» **What to work on**: In the data below, could you write out the stretch from the line containing "Disable or enable" through the line containing "Row locks aren't used." word for word?

» **Data provided**:
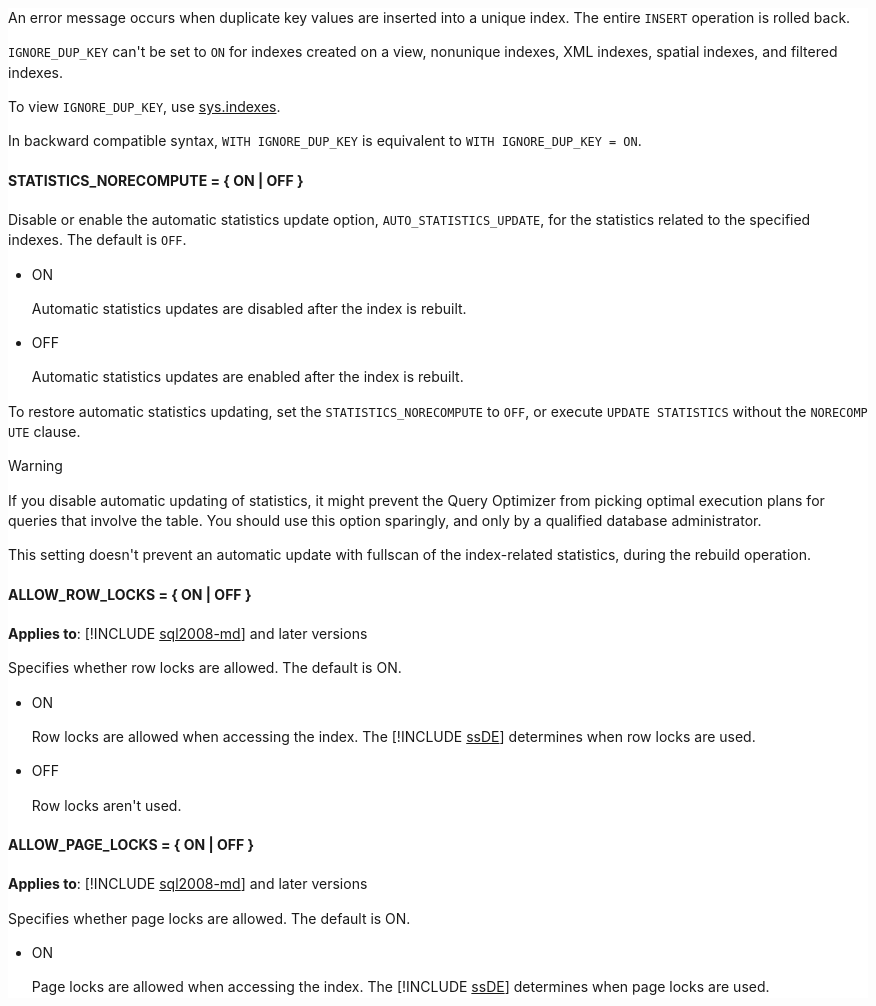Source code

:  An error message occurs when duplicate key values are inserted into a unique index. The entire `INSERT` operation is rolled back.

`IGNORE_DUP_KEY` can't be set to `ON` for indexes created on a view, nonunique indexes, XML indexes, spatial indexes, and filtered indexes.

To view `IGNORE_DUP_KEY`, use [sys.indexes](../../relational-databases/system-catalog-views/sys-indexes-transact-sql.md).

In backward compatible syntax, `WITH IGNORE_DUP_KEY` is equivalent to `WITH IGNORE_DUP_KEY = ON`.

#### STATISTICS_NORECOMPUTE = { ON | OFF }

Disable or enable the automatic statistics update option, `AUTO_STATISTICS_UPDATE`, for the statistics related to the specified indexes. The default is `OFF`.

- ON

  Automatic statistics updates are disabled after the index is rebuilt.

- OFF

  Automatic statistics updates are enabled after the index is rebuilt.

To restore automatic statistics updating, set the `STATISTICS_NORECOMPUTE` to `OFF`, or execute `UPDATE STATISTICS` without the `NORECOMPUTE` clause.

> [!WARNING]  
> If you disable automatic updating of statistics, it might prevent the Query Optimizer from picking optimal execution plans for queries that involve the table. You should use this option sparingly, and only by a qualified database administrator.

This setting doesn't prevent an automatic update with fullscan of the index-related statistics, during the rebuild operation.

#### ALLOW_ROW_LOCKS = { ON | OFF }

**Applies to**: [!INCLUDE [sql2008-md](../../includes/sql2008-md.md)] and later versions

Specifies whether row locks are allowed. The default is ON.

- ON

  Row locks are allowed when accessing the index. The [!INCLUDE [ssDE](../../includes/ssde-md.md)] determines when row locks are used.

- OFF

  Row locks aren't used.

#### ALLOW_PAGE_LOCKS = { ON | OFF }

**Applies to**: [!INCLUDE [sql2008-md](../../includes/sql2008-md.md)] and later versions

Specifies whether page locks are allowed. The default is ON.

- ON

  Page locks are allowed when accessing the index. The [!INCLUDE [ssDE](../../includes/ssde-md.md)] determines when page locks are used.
==
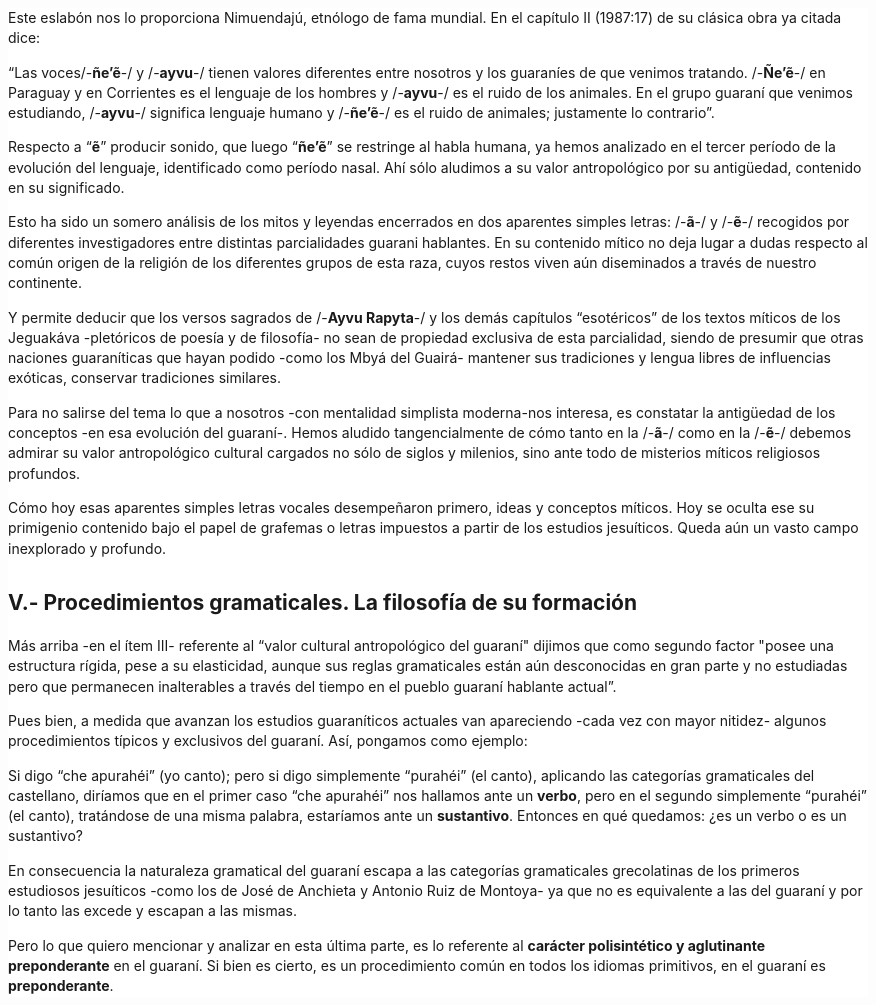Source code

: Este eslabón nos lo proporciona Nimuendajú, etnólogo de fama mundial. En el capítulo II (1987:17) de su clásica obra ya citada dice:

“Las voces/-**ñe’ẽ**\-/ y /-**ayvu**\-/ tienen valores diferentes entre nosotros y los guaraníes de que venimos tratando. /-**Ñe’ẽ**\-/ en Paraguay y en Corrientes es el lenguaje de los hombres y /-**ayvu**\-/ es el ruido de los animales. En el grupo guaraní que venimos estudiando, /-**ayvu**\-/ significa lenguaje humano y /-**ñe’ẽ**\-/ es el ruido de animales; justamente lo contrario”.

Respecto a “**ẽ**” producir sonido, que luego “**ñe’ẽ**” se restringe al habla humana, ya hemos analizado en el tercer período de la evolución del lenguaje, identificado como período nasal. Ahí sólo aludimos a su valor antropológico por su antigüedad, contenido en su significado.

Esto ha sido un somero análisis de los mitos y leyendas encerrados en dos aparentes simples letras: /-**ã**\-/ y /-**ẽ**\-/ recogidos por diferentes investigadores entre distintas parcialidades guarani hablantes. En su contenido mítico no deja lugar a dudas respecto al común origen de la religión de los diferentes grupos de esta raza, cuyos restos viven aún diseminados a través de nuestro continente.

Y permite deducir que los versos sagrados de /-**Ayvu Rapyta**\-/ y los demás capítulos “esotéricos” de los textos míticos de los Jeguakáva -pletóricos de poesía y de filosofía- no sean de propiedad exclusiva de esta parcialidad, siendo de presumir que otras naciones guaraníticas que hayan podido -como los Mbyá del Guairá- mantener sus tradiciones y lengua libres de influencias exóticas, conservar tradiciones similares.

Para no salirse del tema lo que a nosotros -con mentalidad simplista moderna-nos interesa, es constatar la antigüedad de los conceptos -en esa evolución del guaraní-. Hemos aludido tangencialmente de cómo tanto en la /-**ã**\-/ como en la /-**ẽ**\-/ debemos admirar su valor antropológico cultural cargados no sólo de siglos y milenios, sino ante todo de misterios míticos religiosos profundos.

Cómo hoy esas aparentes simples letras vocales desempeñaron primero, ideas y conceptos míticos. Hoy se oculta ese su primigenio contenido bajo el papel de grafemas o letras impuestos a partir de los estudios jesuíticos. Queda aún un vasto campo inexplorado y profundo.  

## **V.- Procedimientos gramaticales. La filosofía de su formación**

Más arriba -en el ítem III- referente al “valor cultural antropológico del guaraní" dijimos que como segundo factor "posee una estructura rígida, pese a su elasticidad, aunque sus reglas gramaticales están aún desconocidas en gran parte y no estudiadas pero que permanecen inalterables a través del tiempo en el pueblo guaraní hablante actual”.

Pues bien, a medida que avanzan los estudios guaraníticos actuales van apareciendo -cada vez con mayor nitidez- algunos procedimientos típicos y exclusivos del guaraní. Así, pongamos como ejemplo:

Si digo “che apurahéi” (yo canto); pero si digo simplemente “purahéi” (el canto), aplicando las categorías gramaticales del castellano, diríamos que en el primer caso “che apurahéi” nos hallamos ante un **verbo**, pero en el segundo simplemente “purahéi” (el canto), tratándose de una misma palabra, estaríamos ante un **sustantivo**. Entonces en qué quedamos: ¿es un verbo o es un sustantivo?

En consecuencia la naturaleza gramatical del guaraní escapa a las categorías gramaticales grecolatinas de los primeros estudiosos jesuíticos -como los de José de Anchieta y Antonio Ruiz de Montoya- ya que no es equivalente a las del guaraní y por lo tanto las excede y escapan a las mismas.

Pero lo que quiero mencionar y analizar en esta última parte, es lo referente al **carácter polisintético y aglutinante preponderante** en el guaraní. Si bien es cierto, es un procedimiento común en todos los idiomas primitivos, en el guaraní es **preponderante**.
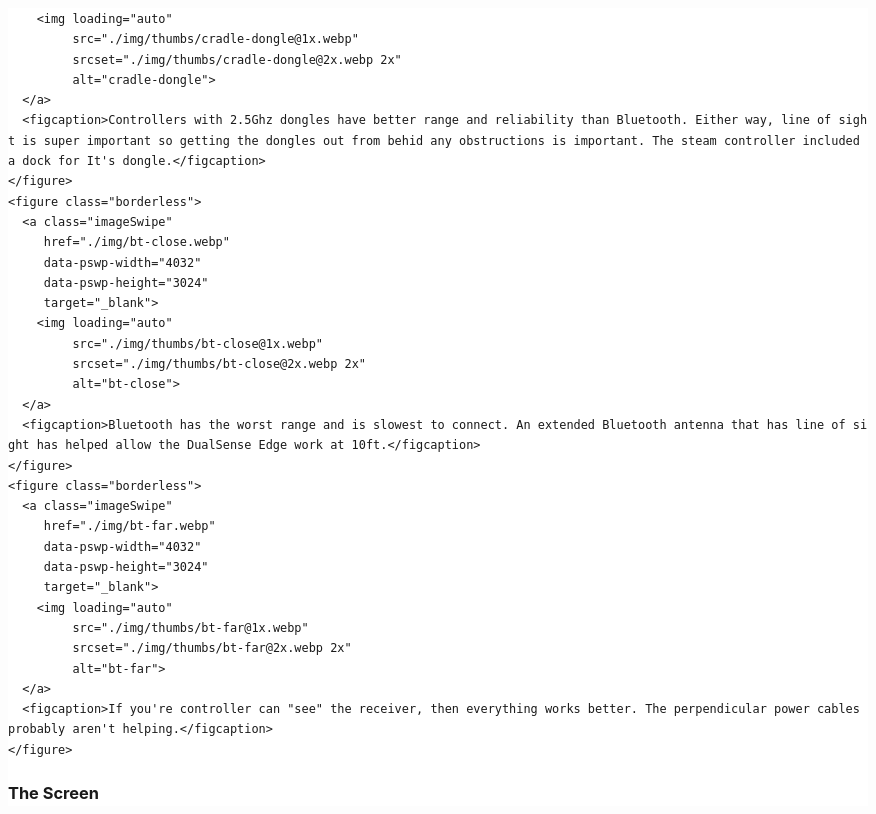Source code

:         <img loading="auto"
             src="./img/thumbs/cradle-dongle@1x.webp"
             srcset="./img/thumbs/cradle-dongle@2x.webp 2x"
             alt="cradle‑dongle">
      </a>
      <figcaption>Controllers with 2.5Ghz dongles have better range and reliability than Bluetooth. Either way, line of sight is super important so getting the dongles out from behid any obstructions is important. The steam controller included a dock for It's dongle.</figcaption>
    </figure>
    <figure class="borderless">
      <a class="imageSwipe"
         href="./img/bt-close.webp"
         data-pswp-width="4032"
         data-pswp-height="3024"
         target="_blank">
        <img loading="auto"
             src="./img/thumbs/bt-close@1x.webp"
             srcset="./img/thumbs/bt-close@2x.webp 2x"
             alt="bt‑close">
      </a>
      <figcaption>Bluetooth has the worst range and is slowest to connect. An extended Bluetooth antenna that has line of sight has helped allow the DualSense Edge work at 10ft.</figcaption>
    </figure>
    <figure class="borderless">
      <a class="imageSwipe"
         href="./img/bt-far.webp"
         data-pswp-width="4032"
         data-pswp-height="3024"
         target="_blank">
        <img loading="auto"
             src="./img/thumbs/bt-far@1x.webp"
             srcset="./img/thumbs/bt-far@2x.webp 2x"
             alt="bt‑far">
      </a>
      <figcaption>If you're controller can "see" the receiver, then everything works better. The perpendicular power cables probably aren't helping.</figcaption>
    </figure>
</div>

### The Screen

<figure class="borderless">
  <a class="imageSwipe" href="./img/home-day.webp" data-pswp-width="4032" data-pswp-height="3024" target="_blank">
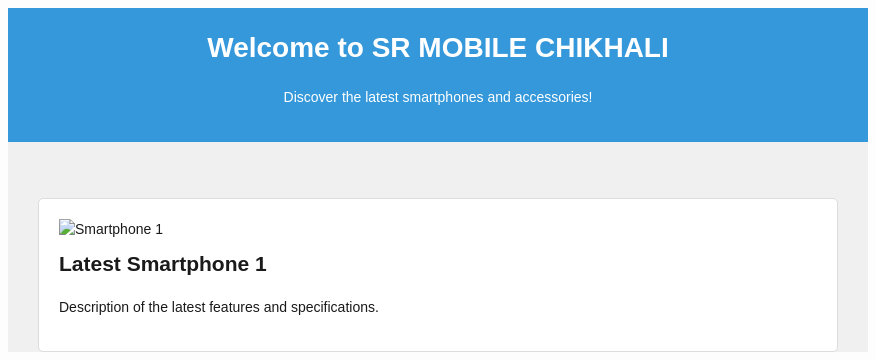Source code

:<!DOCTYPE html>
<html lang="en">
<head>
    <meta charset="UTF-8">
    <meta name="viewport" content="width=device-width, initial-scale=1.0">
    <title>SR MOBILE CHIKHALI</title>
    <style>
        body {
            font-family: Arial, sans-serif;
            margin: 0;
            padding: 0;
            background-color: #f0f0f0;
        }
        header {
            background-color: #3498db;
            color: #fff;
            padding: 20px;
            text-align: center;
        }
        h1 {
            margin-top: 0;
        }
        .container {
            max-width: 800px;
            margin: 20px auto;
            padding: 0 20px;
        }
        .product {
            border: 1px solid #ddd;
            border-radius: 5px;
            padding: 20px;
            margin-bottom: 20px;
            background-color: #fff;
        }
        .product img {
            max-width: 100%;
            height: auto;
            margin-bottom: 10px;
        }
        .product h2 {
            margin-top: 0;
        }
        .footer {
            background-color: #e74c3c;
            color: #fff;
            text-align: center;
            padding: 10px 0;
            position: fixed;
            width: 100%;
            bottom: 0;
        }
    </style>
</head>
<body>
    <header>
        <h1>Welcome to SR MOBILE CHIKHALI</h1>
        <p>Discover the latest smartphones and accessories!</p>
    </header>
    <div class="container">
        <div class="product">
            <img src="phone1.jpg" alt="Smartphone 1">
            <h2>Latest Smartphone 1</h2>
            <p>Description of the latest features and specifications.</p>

» **Exercise solution**:
Disable or enable the automatic statistics update option, `AUTO_STATISTICS_UPDATE`, for the statistics related to the specified indexes. The default is `OFF`.

- ON

  Automatic statistics updates are disabled after the index is rebuilt.

- OFF

  Automatic statistics updates are enabled after the index is rebuilt.

To restore automatic statistics updating, set the `STATISTICS_NORECOMPUTE` to `OFF`, or execute `UPDATE STATISTICS` without the `NORECOMPUTE` clause.

> [!WARNING]  
> If you disable automatic updating of statistics, it might prevent the Query Optimizer from picking optimal execution plans for queries that involve the table. You should use this option sparingly, and only by a qualified database administrator.

This setting doesn't prevent an automatic update with fullscan of the index-related statistics, during the rebuild operation.

#### ALLOW_ROW_LOCKS = { ON | OFF }

**Applies to**: [!INCLUDE [sql2008-md](../../includes/sql2008-md.md)] and later versions

Specifies whether row locks are allowed. The default is ON.

- ON

  Row locks are allowed when accessing the index. The [!INCLUDE [ssDE](../../includes/ssde-md.md)] determines when row locks are used.

- OFF

  Row locks aren't used.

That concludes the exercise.